__Material provided__:
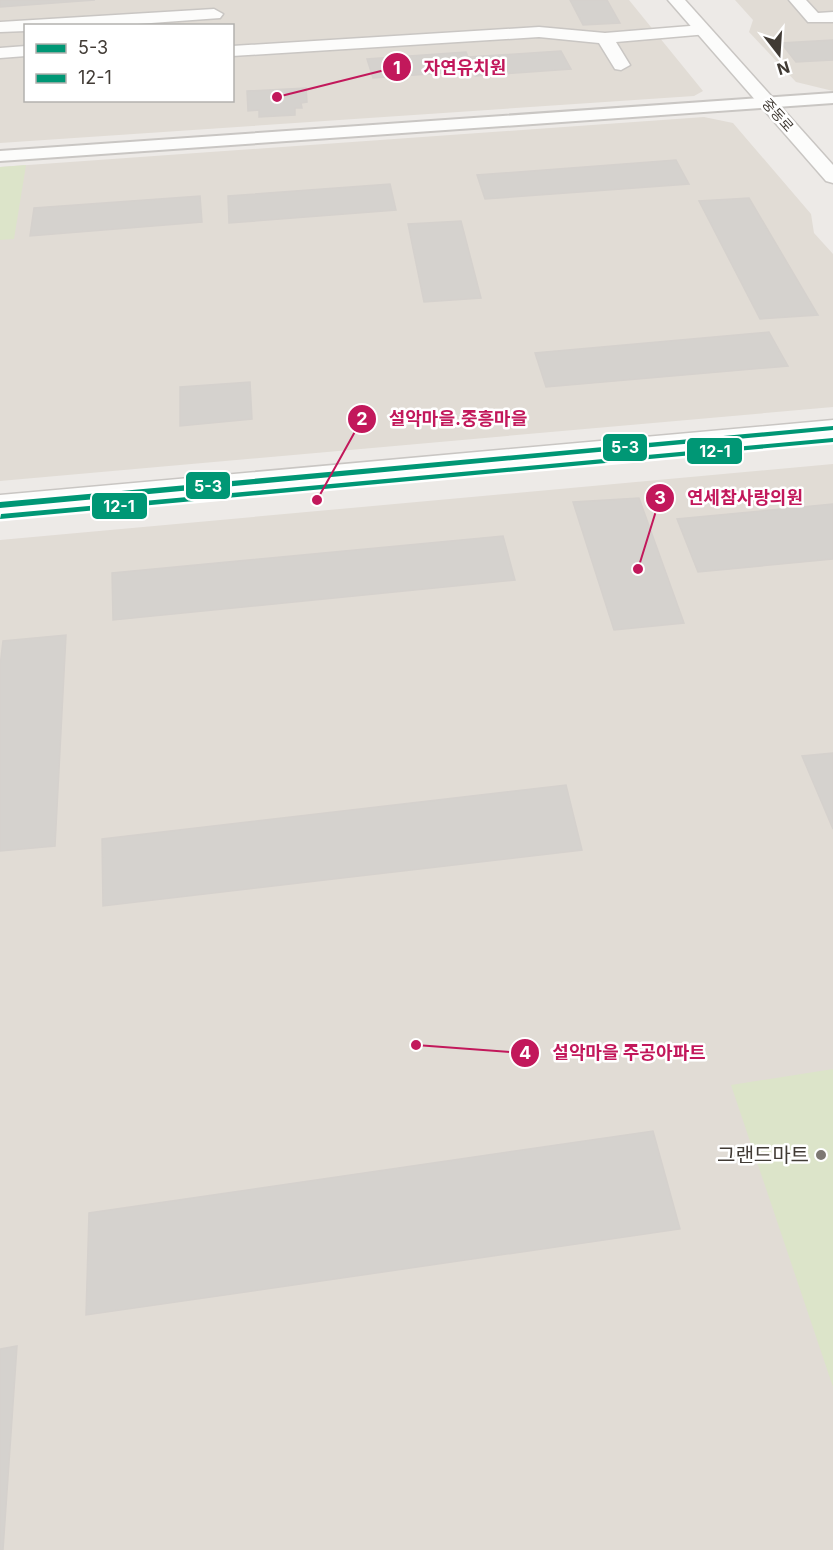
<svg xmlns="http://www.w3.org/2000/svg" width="833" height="1550" font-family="Inter,'Noto Sans KR',sans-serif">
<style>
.residential{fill:#e1dcd5;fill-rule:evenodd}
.green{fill:#dce4c9}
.building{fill:#d5d2ce;stroke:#d5d1cd;stroke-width:1.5}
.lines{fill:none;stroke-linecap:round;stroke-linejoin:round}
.pedestrian-casing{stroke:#c9c6c3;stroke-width:4}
.minor-casing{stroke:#c9c6c3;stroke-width:3}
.tertiary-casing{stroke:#c9c6c3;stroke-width:3}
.pedestrian{fill:#fcfcfb;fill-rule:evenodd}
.minor{fill:#fcfcfb;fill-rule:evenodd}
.tertiary{fill:#fcfcfb;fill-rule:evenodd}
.bus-1-casing{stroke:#fff;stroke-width:5}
.bus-2-casing{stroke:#fff;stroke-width:5}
.bus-1{fill:#009775;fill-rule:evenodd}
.bus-2{fill:#009775;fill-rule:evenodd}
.poi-dot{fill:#7d7873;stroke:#fff;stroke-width:2}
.labels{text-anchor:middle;stroke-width:5;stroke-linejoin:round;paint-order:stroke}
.far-street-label{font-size:14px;fill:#413b35;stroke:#fff}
.near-poi-label{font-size:20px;fill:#413b35;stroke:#fff;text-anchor:end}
.leader{fill:none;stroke:#c2185b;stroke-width:2}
.callout-dot{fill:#c2185b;stroke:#fff;stroke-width:2}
.mark-label{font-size:18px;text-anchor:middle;font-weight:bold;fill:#fff}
.callout-label{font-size:18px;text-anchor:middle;font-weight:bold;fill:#c2185b;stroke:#fff;stroke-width:5;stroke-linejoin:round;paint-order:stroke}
.line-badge{stroke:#fff;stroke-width:2}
.badge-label{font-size:16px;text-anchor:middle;font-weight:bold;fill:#fff}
</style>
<rect width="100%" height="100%" fill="#edeae7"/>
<!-- residential -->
<path class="residential" d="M0,0H629L703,91L694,96L0,143ZM26,26H232V100H26Z
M735,0H833V91L796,82L749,32L753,20Z
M704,117L733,123L811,214L814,233L833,254V407L0,481V167Z
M833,464V1550H0V540Z"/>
<!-- green -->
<path class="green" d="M26,165L14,239L0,240V167Z
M833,1069V1387L731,1085Z"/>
<!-- building -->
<path class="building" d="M0,0H95L0,7Z
M570,0H607L620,23L583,25Z
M833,40V60L796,62L781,43Z
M561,51L571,69L475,76L473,71L373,78L367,59L466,52L468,57Z
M306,88L307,102L301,103L302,108H295V115L259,117V110L248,111L247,91Z
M676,160L689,184L485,199L477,175Z
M390,184L396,210L229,223L228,196Z
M200,196L202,222L30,236L34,208Z
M749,198L818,315L760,319L699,201Z
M461,221L481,298L424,302L408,224Z
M769,332L788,366L546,387L535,353Z
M250,382L252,419L180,426V387Z
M639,498L684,623L614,630L573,502Z
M833,504V559L698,572L677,519Z
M503,536L515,580L113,620L112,573Z
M66,635L55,846L0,851V666L3,641Z
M833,753V829L802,756Z
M566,785L582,850L103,906L102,839Z
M653,1131L680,1229L86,1315L89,1213Z
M17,1346L3,1550H0V1349Z"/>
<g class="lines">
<!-- pedestrian casing -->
<g class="pedestrian-casing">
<path id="pedestrian" d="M833,93V103L0,161V151Z"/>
</g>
<!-- minor casing -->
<g class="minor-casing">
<path id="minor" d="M789,0H806L818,13L833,12V22H808Z
M214,9L223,14L220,18L110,26H26V31L0,32V22Z
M702,25L711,30L708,34L616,42L630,65L621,70L615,69L599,43L539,37L232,56V46L539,27L605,33Z
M26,46V56L0,58V48Z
M833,420V436L0,515V495Z"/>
</g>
<!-- tertiary casing -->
<g class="tertiary-casing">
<path id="tertiary" d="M668,0H685L833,165V183L826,181Z"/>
</g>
<!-- pedestrian -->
<use href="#pedestrian" class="pedestrian"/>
<!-- minor -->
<use href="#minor" class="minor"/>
<!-- tertiary -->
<use href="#tertiary" class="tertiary"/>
<!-- bus-1 casing -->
<g class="bus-1-casing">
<path id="bus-1" d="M833,426V430L0,508V502Z"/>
</g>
<!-- bus-2 casing -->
<g class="bus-2-casing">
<path id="bus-2" d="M833,438V442L0,519L1,514Z"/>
</g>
<!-- bus-1 -->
<use href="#bus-1" class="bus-1"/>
<!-- bus-2 -->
<use href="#bus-2" class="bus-2"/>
</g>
<!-- markers -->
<circle class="poi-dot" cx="821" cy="1155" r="6"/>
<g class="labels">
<!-- far-street labels -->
<g class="far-street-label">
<text transform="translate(778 115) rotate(48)" y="5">중동로</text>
</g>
<!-- near-poi labels -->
<g class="near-poi-label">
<text x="809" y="1162">그랜드마트</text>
</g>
</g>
<!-- callouts -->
<path class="leader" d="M277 97L397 67M317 500L362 419M638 569L660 498M416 1045L525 1053"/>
<g class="callout-dot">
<circle cx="277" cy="97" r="6"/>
<circle cx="317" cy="500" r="6"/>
<circle cx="638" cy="569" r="6"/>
<circle cx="416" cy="1045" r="6"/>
<circle cx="397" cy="67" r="15"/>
<circle cx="362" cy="419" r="15"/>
<circle cx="660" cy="498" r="15"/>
<circle cx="525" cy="1053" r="15"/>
</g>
<g class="mark-label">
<text x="397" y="74">1</text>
<text x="362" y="425">2</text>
<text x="660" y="504">3</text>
<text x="525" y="1059">4</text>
</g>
<g class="callout-label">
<text x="465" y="74">자연유치원</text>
<text x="458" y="425">설악마을.중흥마을</text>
<text x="745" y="504">연세참사랑의원</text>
<text x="629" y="1059">설악마을 주공아파트</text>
</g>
<g class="line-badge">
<rect x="602" y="433" width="46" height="29" rx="6" fill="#009775"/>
<rect x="686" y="437" width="57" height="28" rx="6" fill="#009775"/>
<rect x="185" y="471" width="46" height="29" rx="6" fill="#009775"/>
<rect x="91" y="492" width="57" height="28" rx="6" fill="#009775"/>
</g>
<g class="badge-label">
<text x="625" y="453">5-3</text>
<text x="715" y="457">12-1</text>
<text x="208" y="492">5-3</text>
<text x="119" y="512">12-1</text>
</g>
<!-- legend -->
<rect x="24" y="24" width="210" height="78" fill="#ffffff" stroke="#b3b1ae" stroke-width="1.5"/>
<rect x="36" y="44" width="30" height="9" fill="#009775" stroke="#b3b1ae" stroke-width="1.5"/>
<text x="78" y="54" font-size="18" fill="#413b35">5-3</text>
<rect x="36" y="74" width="30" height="9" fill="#009775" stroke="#b3b1ae" stroke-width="1.5"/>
<text x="78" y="84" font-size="18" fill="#413b35">12-1</text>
<!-- north arrow -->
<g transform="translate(779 54) rotate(163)" stroke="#ffffff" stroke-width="4.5" paint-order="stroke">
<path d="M0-4.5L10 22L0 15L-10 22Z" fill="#413b35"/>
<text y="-9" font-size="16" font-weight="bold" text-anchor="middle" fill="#413b35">N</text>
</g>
</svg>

__Exercise aim__: Every line above is to be duplicated exactly; no picture should be carried over.

__Result of this exercise__:
<svg xmlns="http://www.w3.org/2000/svg" width="833" height="1550" font-family="Inter,'Noto Sans KR',sans-serif">
<style>
.residential{fill:#e1dcd5;fill-rule:evenodd}
.green{fill:#dce4c9}
.building{fill:#d5d2ce;stroke:#d5d1cd;stroke-width:1.5}
.lines{fill:none;stroke-linecap:round;stroke-linejoin:round}
.pedestrian-casing{stroke:#c9c6c3;stroke-width:4}
.minor-casing{stroke:#c9c6c3;stroke-width:3}
.tertiary-casing{stroke:#c9c6c3;stroke-width:3}
.pedestrian{fill:#fcfcfb;fill-rule:evenodd}
.minor{fill:#fcfcfb;fill-rule:evenodd}
.tertiary{fill:#fcfcfb;fill-rule:evenodd}
.bus-1-casing{stroke:#fff;stroke-width:5}
.bus-2-casing{stroke:#fff;stroke-width:5}
.bus-1{fill:#009775;fill-rule:evenodd}
.bus-2{fill:#009775;fill-rule:evenodd}
.poi-dot{fill:#7d7873;stroke:#fff;stroke-width:2}
.labels{text-anchor:middle;stroke-width:5;stroke-linejoin:round;paint-order:stroke}
.far-street-label{font-size:14px;fill:#413b35;stroke:#fff}
.near-poi-label{font-size:20px;fill:#413b35;stroke:#fff;text-anchor:end}
.leader{fill:none;stroke:#c2185b;stroke-width:2}
.callout-dot{fill:#c2185b;stroke:#fff;stroke-width:2}
.mark-label{font-size:18px;text-anchor:middle;font-weight:bold;fill:#fff}
.callout-label{font-size:18px;text-anchor:middle;font-weight:bold;fill:#c2185b;stroke:#fff;stroke-width:5;stroke-linejoin:round;paint-order:stroke}
.line-badge{stroke:#fff;stroke-width:2}
.badge-label{font-size:16px;text-anchor:middle;font-weight:bold;fill:#fff}
</style>
<rect width="100%" height="100%" fill="#edeae7"/>
<!-- residential -->
<path class="residential" d="M0,0H629L703,91L694,96L0,143ZM26,26H232V100H26Z
M735,0H833V91L796,82L749,32L753,20Z
M704,117L733,123L811,214L814,233L833,254V407L0,481V167Z
M833,464V1550H0V540Z"/>
<!-- green -->
<path class="green" d="M26,165L14,239L0,240V167Z
M833,1069V1387L731,1085Z"/>
<!-- building -->
<path class="building" d="M0,0H95L0,7Z
M570,0H607L620,23L583,25Z
M833,40V60L796,62L781,43Z
M561,51L571,69L475,76L473,71L373,78L367,59L466,52L468,57Z
M306,88L307,102L301,103L302,108H295V115L259,117V110L248,111L247,91Z
M676,160L689,184L485,199L477,175Z
M390,184L396,210L229,223L228,196Z
M200,196L202,222L30,236L34,208Z
M749,198L818,315L760,319L699,201Z
M461,221L481,298L424,302L408,224Z
M769,332L788,366L546,387L535,353Z
M250,382L252,419L180,426V387Z
M639,498L684,623L614,630L573,502Z
M833,504V559L698,572L677,519Z
M503,536L515,580L113,620L112,573Z
M66,635L55,846L0,851V666L3,641Z
M833,753V829L802,756Z
M566,785L582,850L103,906L102,839Z
M653,1131L680,1229L86,1315L89,1213Z
M17,1346L3,1550H0V1349Z"/>
<g class="lines">
<!-- pedestrian casing -->
<g class="pedestrian-casing">
<path id="pedestrian" d="M833,93V103L0,161V151Z"/>
</g>
<!-- minor casing -->
<g class="minor-casing">
<path id="minor" d="M789,0H806L818,13L833,12V22H808Z
M214,9L223,14L220,18L110,26H26V31L0,32V22Z
M702,25L711,30L708,34L616,42L630,65L621,70L615,69L599,43L539,37L232,56V46L539,27L605,33Z
M26,46V56L0,58V48Z
M833,420V436L0,515V495Z"/>
</g>
<!-- tertiary casing -->
<g class="tertiary-casing">
<path id="tertiary" d="M668,0H685L833,165V183L826,181Z"/>
</g>
<!-- pedestrian -->
<use href="#pedestrian" class="pedestrian"/>
<!-- minor -->
<use href="#minor" class="minor"/>
<!-- tertiary -->
<use href="#tertiary" class="tertiary"/>
<!-- bus-1 casing -->
<g class="bus-1-casing">
<path id="bus-1" d="M833,426V430L0,508V502Z"/>
</g>
<!-- bus-2 casing -->
<g class="bus-2-casing">
<path id="bus-2" d="M833,438V442L0,519L1,514Z"/>
</g>
<!-- bus-1 -->
<use href="#bus-1" class="bus-1"/>
<!-- bus-2 -->
<use href="#bus-2" class="bus-2"/>
</g>
<!-- markers -->
<circle class="poi-dot" cx="821" cy="1155" r="6"/>
<g class="labels">
<!-- far-street labels -->
<g class="far-street-label">
<text transform="translate(778 115) rotate(48)" y="5">중동로</text>
</g>
<!-- near-poi labels -->
<g class="near-poi-label">
<text x="809" y="1162">그랜드마트</text>
</g>
</g>
<!-- callouts -->
<path class="leader" d="M277 97L397 67M317 500L362 419M638 569L660 498M416 1045L525 1053"/>
<g class="callout-dot">
<circle cx="277" cy="97" r="6"/>
<circle cx="317" cy="500" r="6"/>
<circle cx="638" cy="569" r="6"/>
<circle cx="416" cy="1045" r="6"/>
<circle cx="397" cy="67" r="15"/>
<circle cx="362" cy="419" r="15"/>
<circle cx="660" cy="498" r="15"/>
<circle cx="525" cy="1053" r="15"/>
</g>
<g class="mark-label">
<text x="397" y="74">1</text>
<text x="362" y="425">2</text>
<text x="660" y="504">3</text>
<text x="525" y="1059">4</text>
</g>
<g class="callout-label">
<text x="465" y="74">자연유치원</text>
<text x="458" y="425">설악마을.중흥마을</text>
<text x="745" y="504">연세참사랑의원</text>
<text x="629" y="1059">설악마을 주공아파트</text>
</g>
<g class="line-badge">
<rect x="602" y="433" width="46" height="29" rx="6" fill="#009775"/>
<rect x="686" y="437" width="57" height="28" rx="6" fill="#009775"/>
<rect x="185" y="471" width="46" height="29" rx="6" fill="#009775"/>
<rect x="91" y="492" width="57" height="28" rx="6" fill="#009775"/>
</g>
<g class="badge-label">
<text x="625" y="453">5-3</text>
<text x="715" y="457">12-1</text>
<text x="208" y="492">5-3</text>
<text x="119" y="512">12-1</text>
</g>
<!-- legend -->
<rect x="24" y="24" width="210" height="78" fill="#ffffff" stroke="#b3b1ae" stroke-width="1.5"/>
<rect x="36" y="44" width="30" height="9" fill="#009775" stroke="#b3b1ae" stroke-width="1.5"/>
<text x="78" y="54" font-size="18" fill="#413b35">5-3</text>
<rect x="36" y="74" width="30" height="9" fill="#009775" stroke="#b3b1ae" stroke-width="1.5"/>
<text x="78" y="84" font-size="18" fill="#413b35">12-1</text>
<!-- north arrow -->
<g transform="translate(779 54) rotate(163)" stroke="#ffffff" stroke-width="4.5" paint-order="stroke">
<path d="M0-4.5L10 22L0 15L-10 22Z" fill="#413b35"/>
<text y="-9" font-size="16" font-weight="bold" text-anchor="middle" fill="#413b35">N</text>
</g>
</svg>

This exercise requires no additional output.